In the globalised and fast moving world everyone is busy in fulfilling their greed of earning more money. Most of the people often allow the power of money to control them. The people starts getting up earlier in the morning and working harder, but they fail to understand that ‘Money is the root cause of all evils’. There is the financial cycle which goes on and on. Every one faces it right from childhood till death. As we grow up we go to school, college, and get attached with a company or start our own business. With our growing age our thirst for money also grows up and we are now trapped in Rat Race for rest of the working days. They work for the owners of their company, for the government paying taxes, and for the bank to pay off bills and mortgage. More money does not solve the problem; in fact, it may actually accelerate the problem. Money often gets you in debts instead of helping you to get out of debts. Money often puts a spotlight on what we do not know.
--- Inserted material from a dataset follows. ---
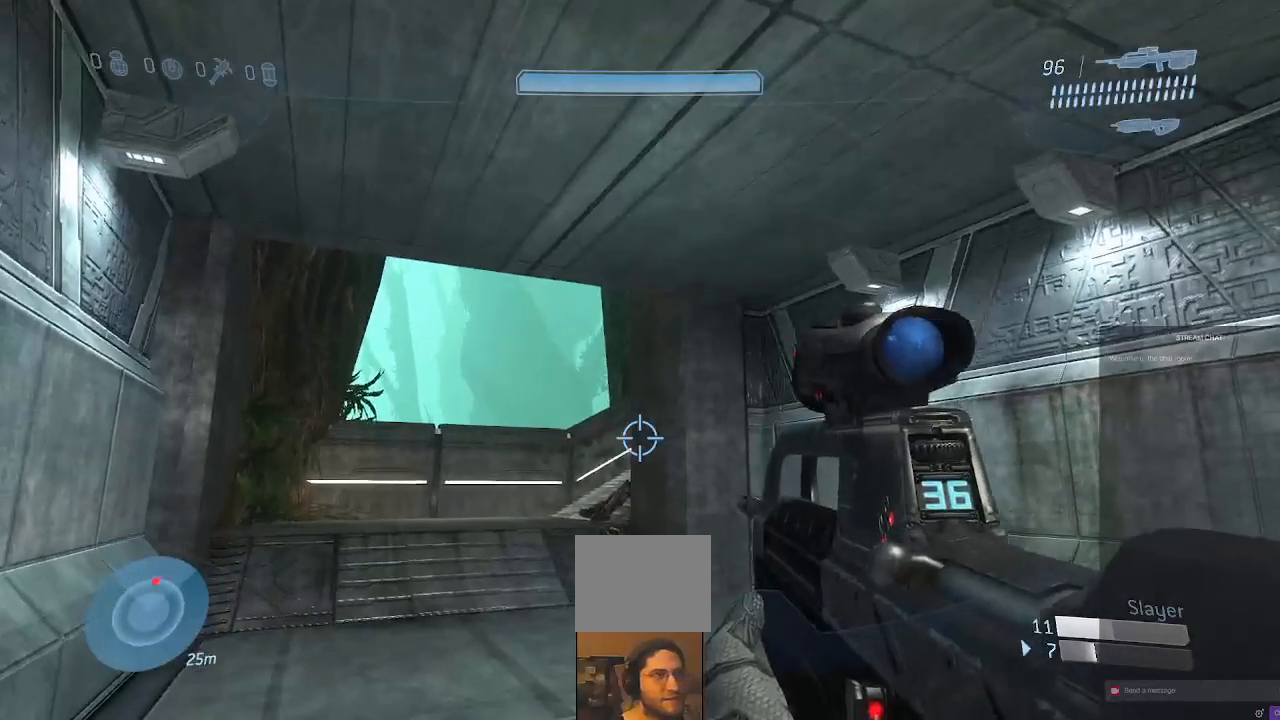
{"dt_ms": 500, "buttons": [], "left_stick": "down-right", "right_stick": "left", "events": [[200, "right_stick", "left"], [300, "right_stick", "center"], [467, "right_stick", "left"]]}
It has found that with the age group of 20- 35 most of the people like to hang out in pubs, purchasing branded garments, cars, house, going for weekends with your loved one and many more. To fulfill that they work hard earn a lofty amount and spend it like anything.
The people purchases more than that of their paying capacity. Easier credit cards and loan facilities from financial institutions encourage the people. When we ask people why they need money? The most common answers we find that they want to get rich or ‘I m in debt so I need to make more money.’
The recent sub prime crisis and bankruptcy of major banks and financial institutions like Bear Stearns, Lehman, AIG, and Washington Mutual are the examples of excessive credits given to the people. To avoid these problems most of the financial institutions have started Debt Counseling for its customers as a ‘goodwill gesture’.
Debt Counseling is one of way to pay off your bills and to get out of debt. “It is a corporate social responsibility initiative.” Debt counseling centers offer advice for all categories of credit—credit cards, personal loans, home loans, and so on. Their services are creditor-neutral, that is, they help you out no matter what institution you borrowed from.
HOW DEBT COUNSELLING WORKS?
Debt counsellors make a holistic assessment of your situation, and give you an appraisal of the costs involved—interest rates, fees, all the fine print. For instance, credit cards are the most expensive kind of debt, with annual interest rates of 42% to 49.36%. When you add the charges, they work out to more than 50%. The next step is to list payments that you, the borrower, can make—dues, equated monthly installments, and so on. The centre can help you request creditors to restructure loans. So, for instance, you may end up with a longer repayment schedule but more affordable EMIs. For example a negotiated repayment at 8% simple interest over 36 months. “It’s a win-win situation for banks and customers.” Banks avert a messy recovery process, and get at least the principal back. And borrowers get help paying off dues. All of this, though, applies only if a bank is convinced the borrower is truly willing to pay off bills, and genuinely cannot stick to the original schedule. It (the initiative) has been able to discern people facing genuine difficulties from intentional defaulters.
BEST STRATEGY
Don’t pay the minimum due on your credit card; pay the full amount each month. Don’t take an expensive loan to pay off a previous loan. If you have more than one loan, pay off the most expensive one first. So it makes sense to pay off credit cards, then personal loans, then lower-interest debts. If you must borrow, do so against a security such as property or shares. Such loans (14% to 16% interest) are cheaper personal loans (19% to 21%). And lastly, if you can borrow from helpful relatives to pay off your debt, do so!